トクベツの味

子どものころ、私はおとうさん子だった。
一般的に男の子はおかあさん子というイメージがありそうな気がするが、私は違った(弟はおかあさん子だったが)。父親のあとを私はよくくっついていったし、父が休日出勤で出かけるときはさびしがって泣いていた(らしい)。いまの私が本を読むのがある程度好きなのは、間違いなくいつも本を手放さなかった父の影響である。
ずば抜けて上手とか手の込んだものが作れるというわけではなかったが、父はときどき料理をした。登山をやっていたし、親代わりだった祖父が亡くなってからは一人で暮らしていたから、ちょこちょこっと手ぎわよく作っていた。
特に日曜の朝などは、残りものでよく炒飯を作った。別にどうということのない炒飯だったけれど、私はおいしいと思ったし、好きだった。
そんな父が炒飯を作るのを、子どもだった私は横にくっついてよく見ていた。
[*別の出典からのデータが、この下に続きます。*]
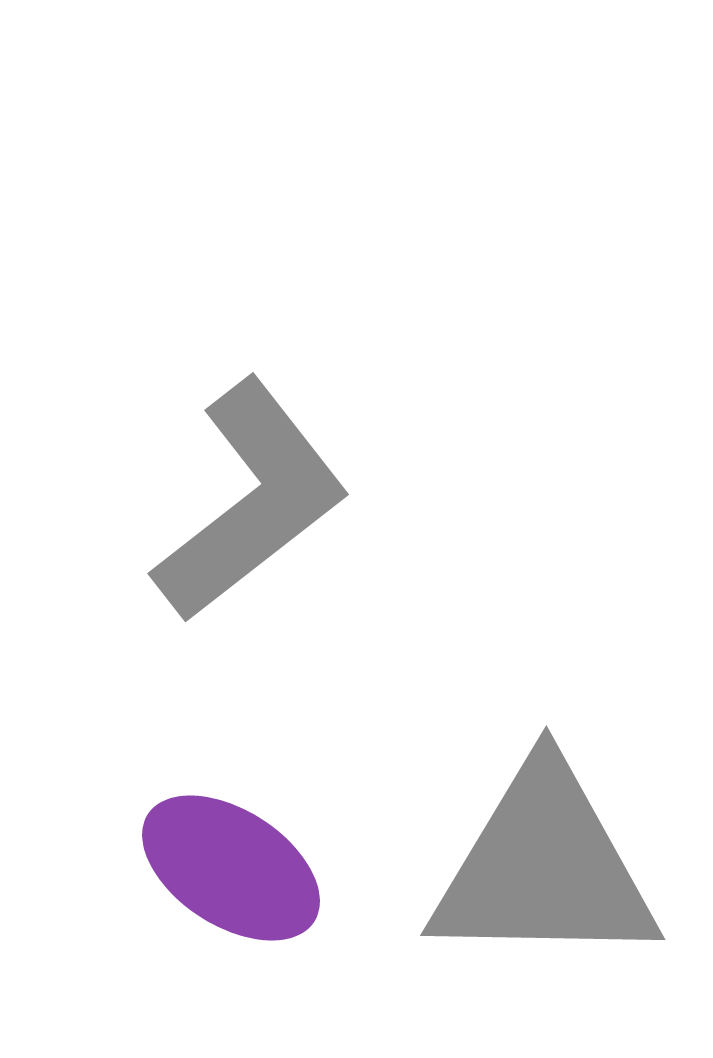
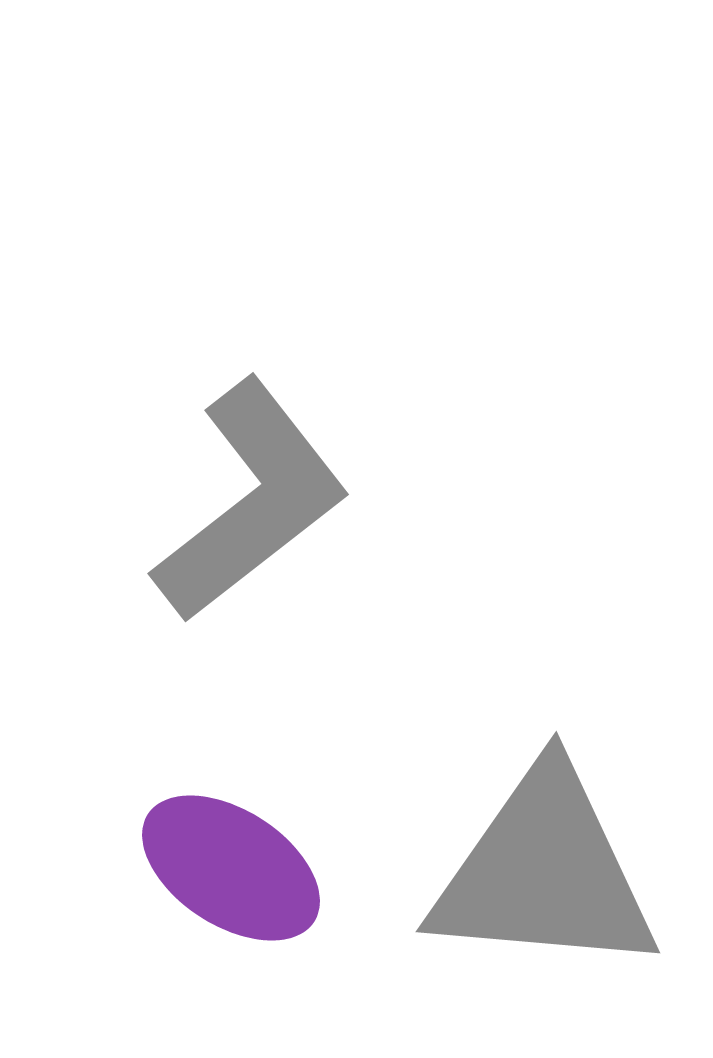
gray triangle: moved 5 px down; rotated 4 degrees clockwise
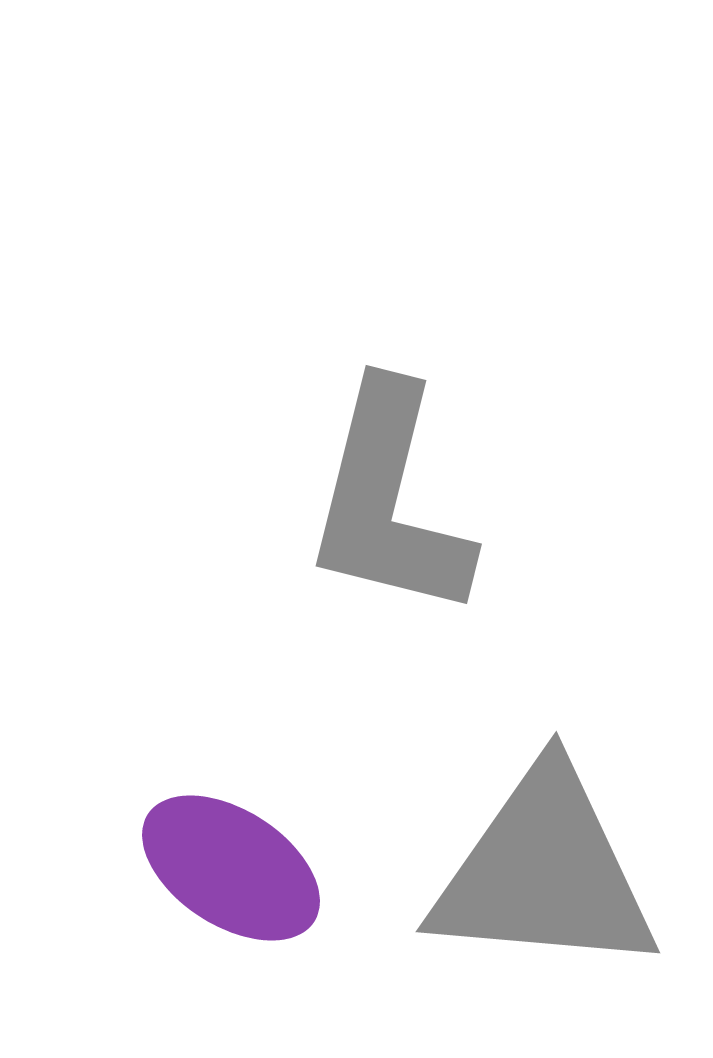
gray L-shape: moved 138 px right; rotated 142 degrees clockwise
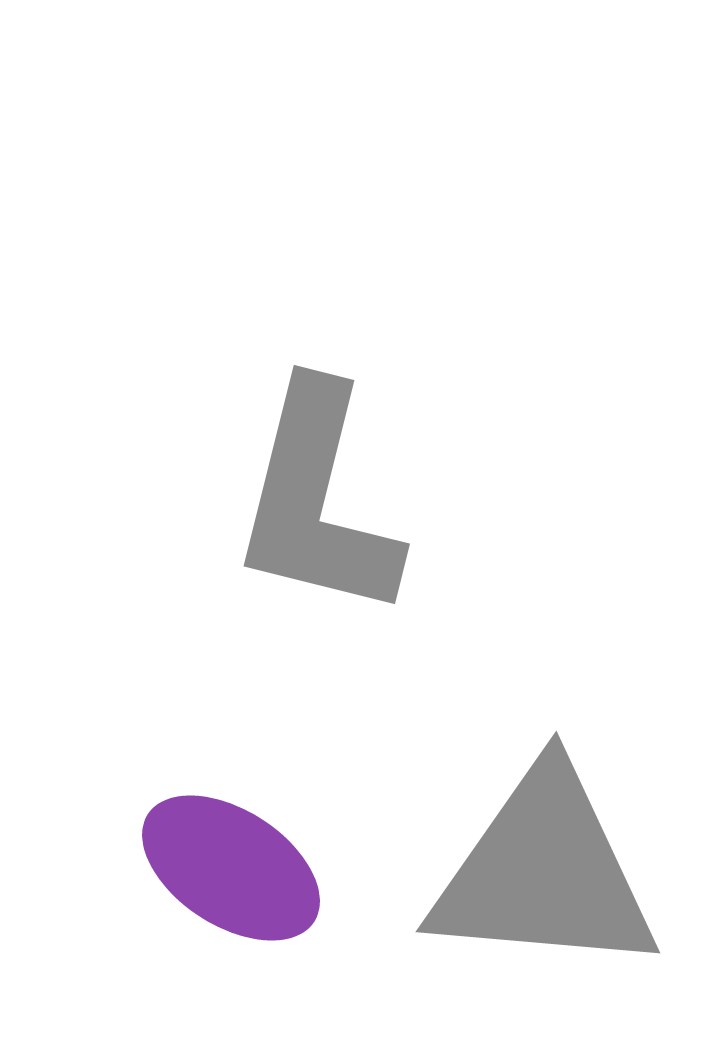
gray L-shape: moved 72 px left
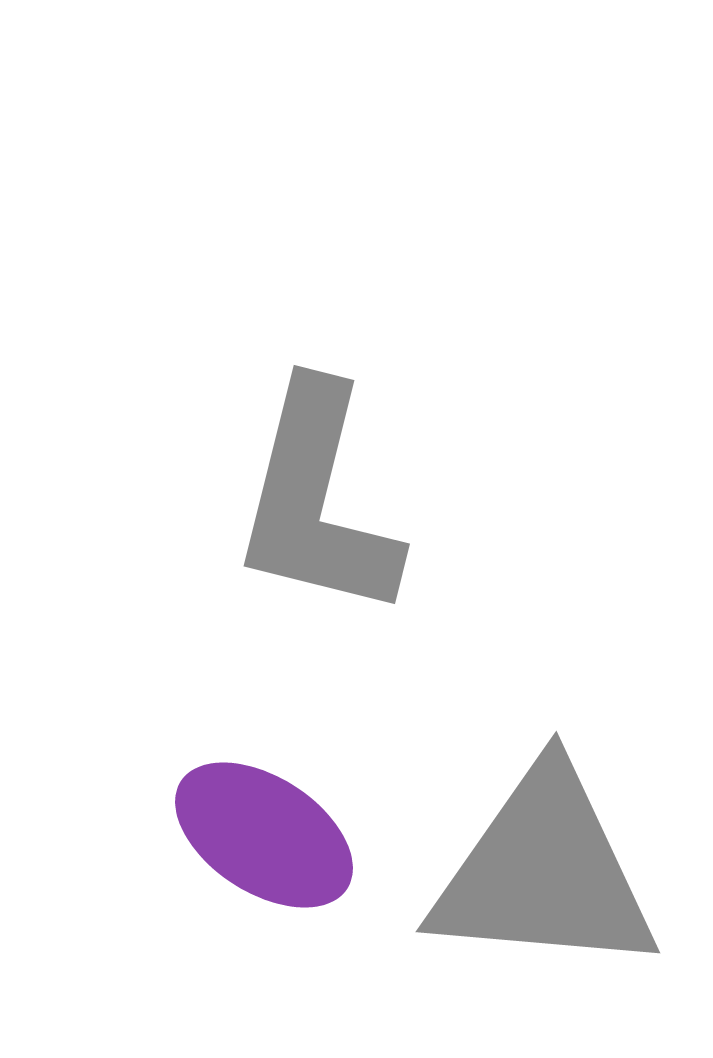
purple ellipse: moved 33 px right, 33 px up
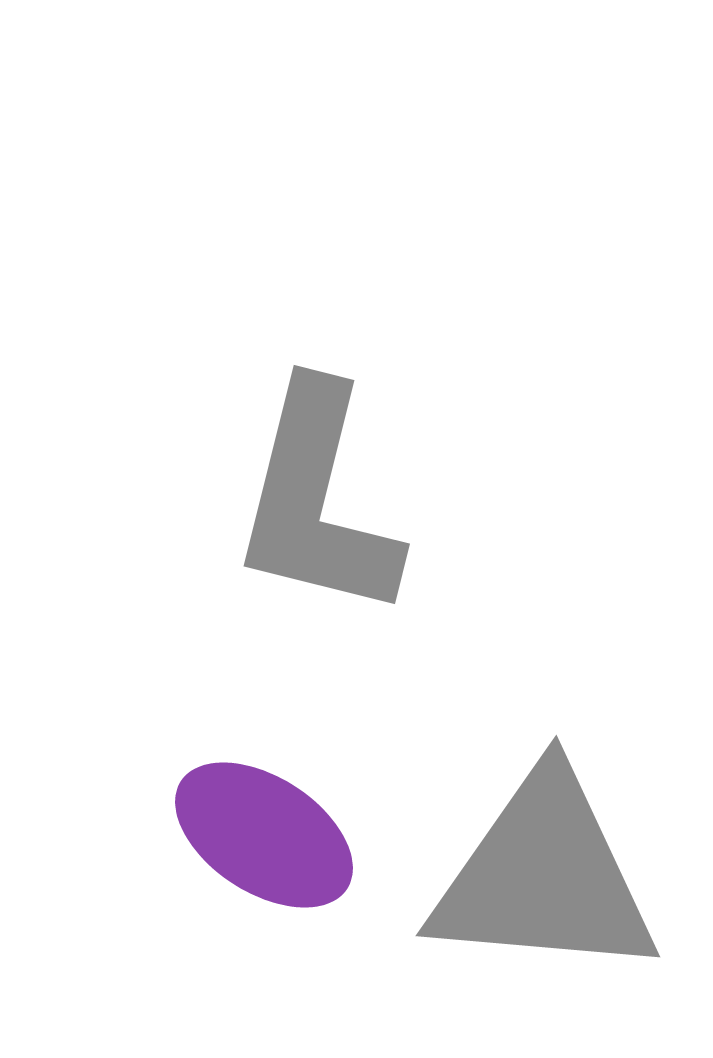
gray triangle: moved 4 px down
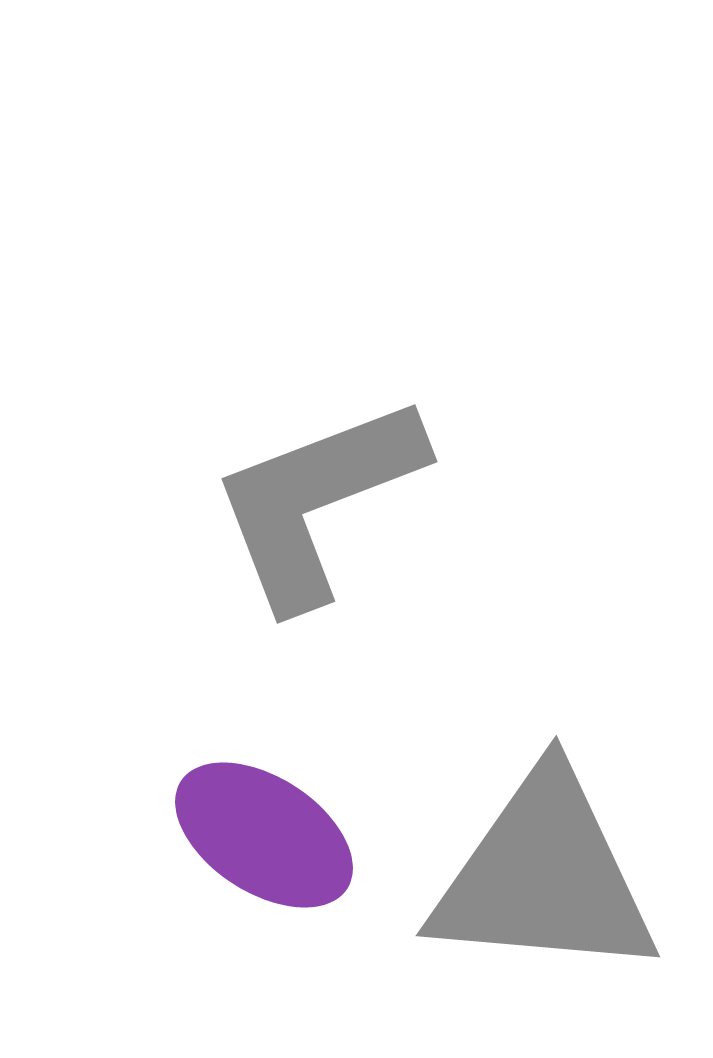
gray L-shape: rotated 55 degrees clockwise
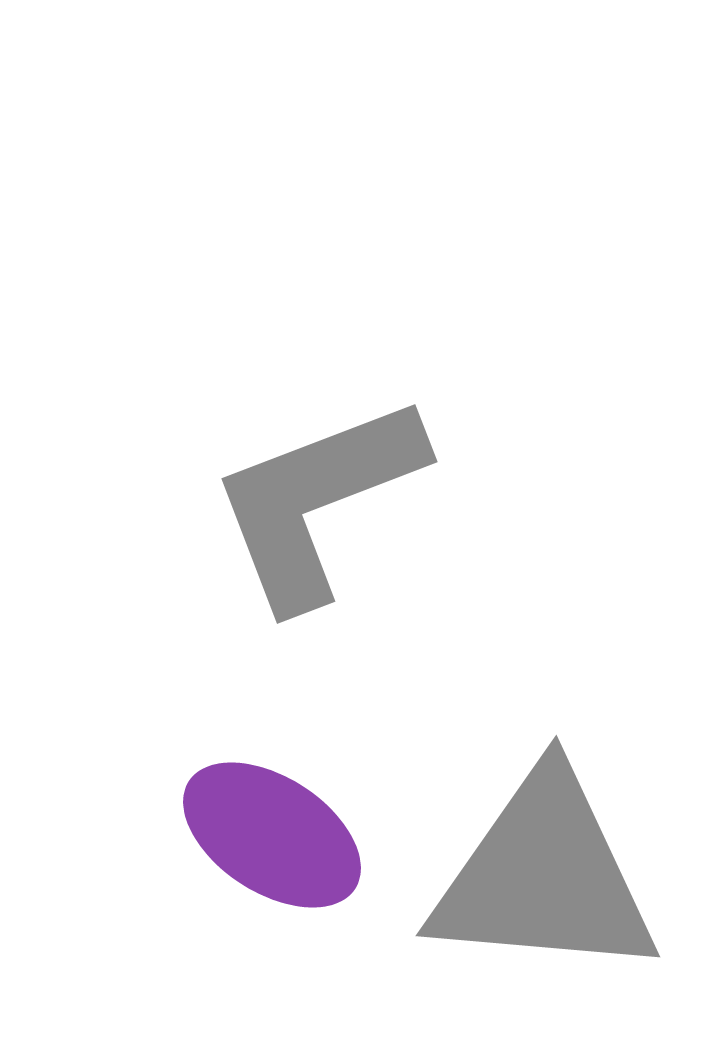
purple ellipse: moved 8 px right
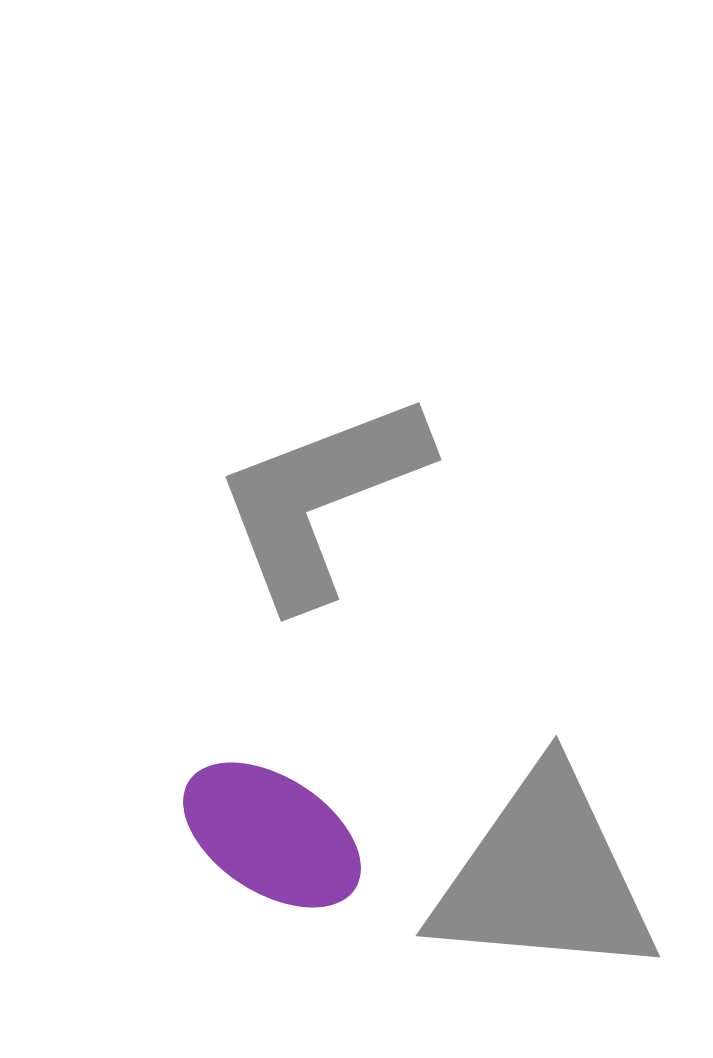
gray L-shape: moved 4 px right, 2 px up
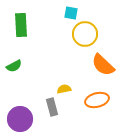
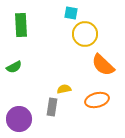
green semicircle: moved 1 px down
gray rectangle: rotated 24 degrees clockwise
purple circle: moved 1 px left
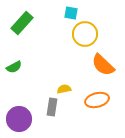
green rectangle: moved 1 px right, 2 px up; rotated 45 degrees clockwise
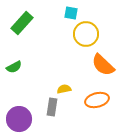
yellow circle: moved 1 px right
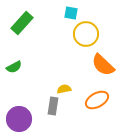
orange ellipse: rotated 15 degrees counterclockwise
gray rectangle: moved 1 px right, 1 px up
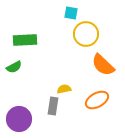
green rectangle: moved 3 px right, 17 px down; rotated 45 degrees clockwise
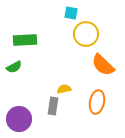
orange ellipse: moved 2 px down; rotated 50 degrees counterclockwise
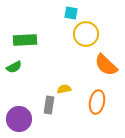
orange semicircle: moved 3 px right
gray rectangle: moved 4 px left, 1 px up
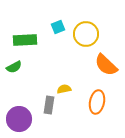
cyan square: moved 13 px left, 14 px down; rotated 32 degrees counterclockwise
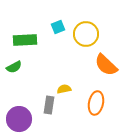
orange ellipse: moved 1 px left, 1 px down
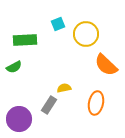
cyan square: moved 3 px up
yellow semicircle: moved 1 px up
gray rectangle: rotated 24 degrees clockwise
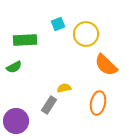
orange ellipse: moved 2 px right
purple circle: moved 3 px left, 2 px down
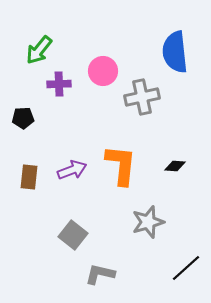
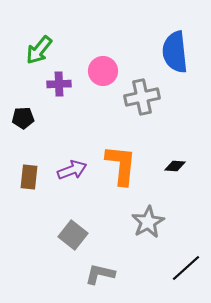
gray star: rotated 12 degrees counterclockwise
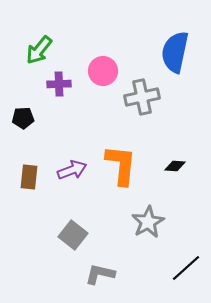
blue semicircle: rotated 18 degrees clockwise
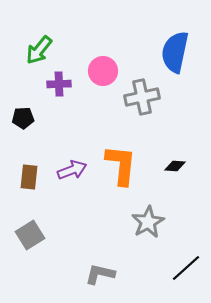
gray square: moved 43 px left; rotated 20 degrees clockwise
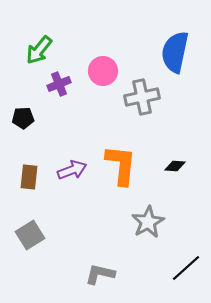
purple cross: rotated 20 degrees counterclockwise
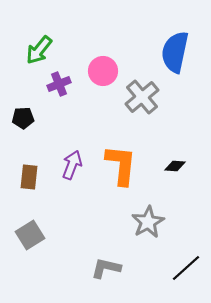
gray cross: rotated 28 degrees counterclockwise
purple arrow: moved 5 px up; rotated 48 degrees counterclockwise
gray L-shape: moved 6 px right, 6 px up
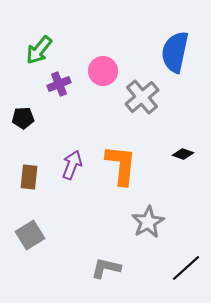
black diamond: moved 8 px right, 12 px up; rotated 15 degrees clockwise
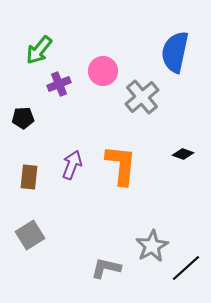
gray star: moved 4 px right, 24 px down
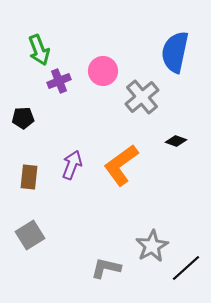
green arrow: rotated 60 degrees counterclockwise
purple cross: moved 3 px up
black diamond: moved 7 px left, 13 px up
orange L-shape: rotated 132 degrees counterclockwise
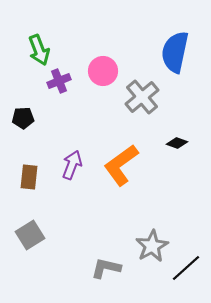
black diamond: moved 1 px right, 2 px down
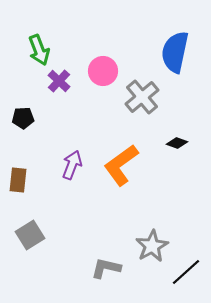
purple cross: rotated 25 degrees counterclockwise
brown rectangle: moved 11 px left, 3 px down
black line: moved 4 px down
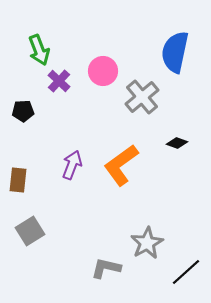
black pentagon: moved 7 px up
gray square: moved 4 px up
gray star: moved 5 px left, 3 px up
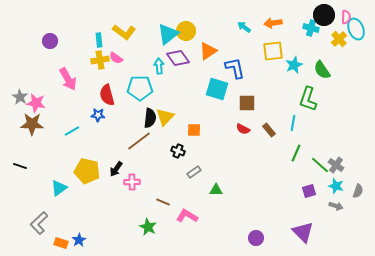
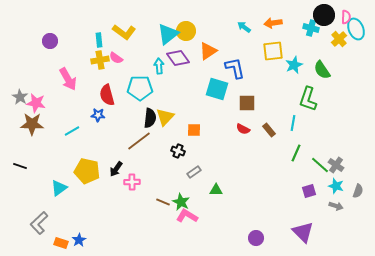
green star at (148, 227): moved 33 px right, 25 px up
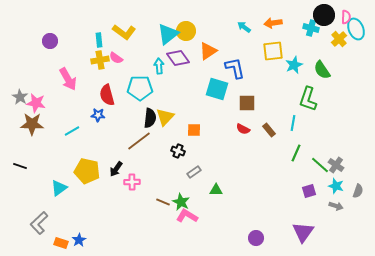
purple triangle at (303, 232): rotated 20 degrees clockwise
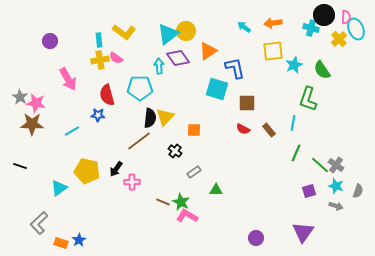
black cross at (178, 151): moved 3 px left; rotated 16 degrees clockwise
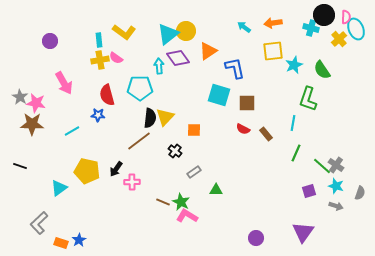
pink arrow at (68, 79): moved 4 px left, 4 px down
cyan square at (217, 89): moved 2 px right, 6 px down
brown rectangle at (269, 130): moved 3 px left, 4 px down
green line at (320, 165): moved 2 px right, 1 px down
gray semicircle at (358, 191): moved 2 px right, 2 px down
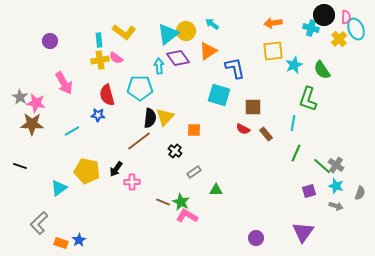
cyan arrow at (244, 27): moved 32 px left, 3 px up
brown square at (247, 103): moved 6 px right, 4 px down
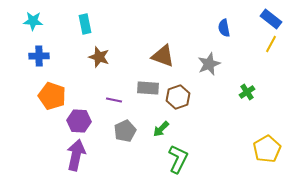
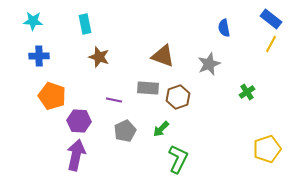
yellow pentagon: rotated 12 degrees clockwise
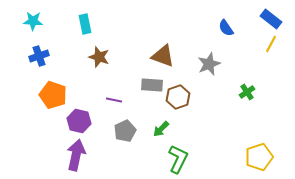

冷蔵庫の残り物でざざざっと作るので、肉なんかソーセージかハム よくて豚ひき肉がせいぜいだった。
父の包丁遣いを「すごいなぁ」と私がしげしげと見ていると、父はときどき「じゃあ、特別だぞ」といってハムの切れっ端を私にくれた。私はもらったそれを口に入れ、もぐもぐと食べた。おいしかった
いつも、「特別だぞ、特別だぞ」といわれてハムをもらっていたので、しまいに私は、その炒飯に入っていたりお歳暮でもらったり、伊藤ハムや丸大ハムのCMでやっている肉製品が「トクベツ」という名前のものだと思いこんでしまった。だから、「消防庁特別救助隊」とかいう言葉をニュースなどで聞くと、「なんであの人たちは炒飯の肉を救助するのかな?」と思ったりした。
もちろん、その誤解はもう少し大人になったら解けた。でも、いまだに「特別」という言葉を聞くと、私の脳裏のどこか遠くではあの安っぽいハムの色と味とにおいがちょっとだけよみがえってくる。そして、また炒飯が食べたくなってくる。
そんな父が今朝、逝った。もうあの炒飯は食べられない。




すいません、最後の一行はウソです。なんか書いてるうちに、そういう話にでもならなきゃおさまりがつかないような気がしてきたもんで。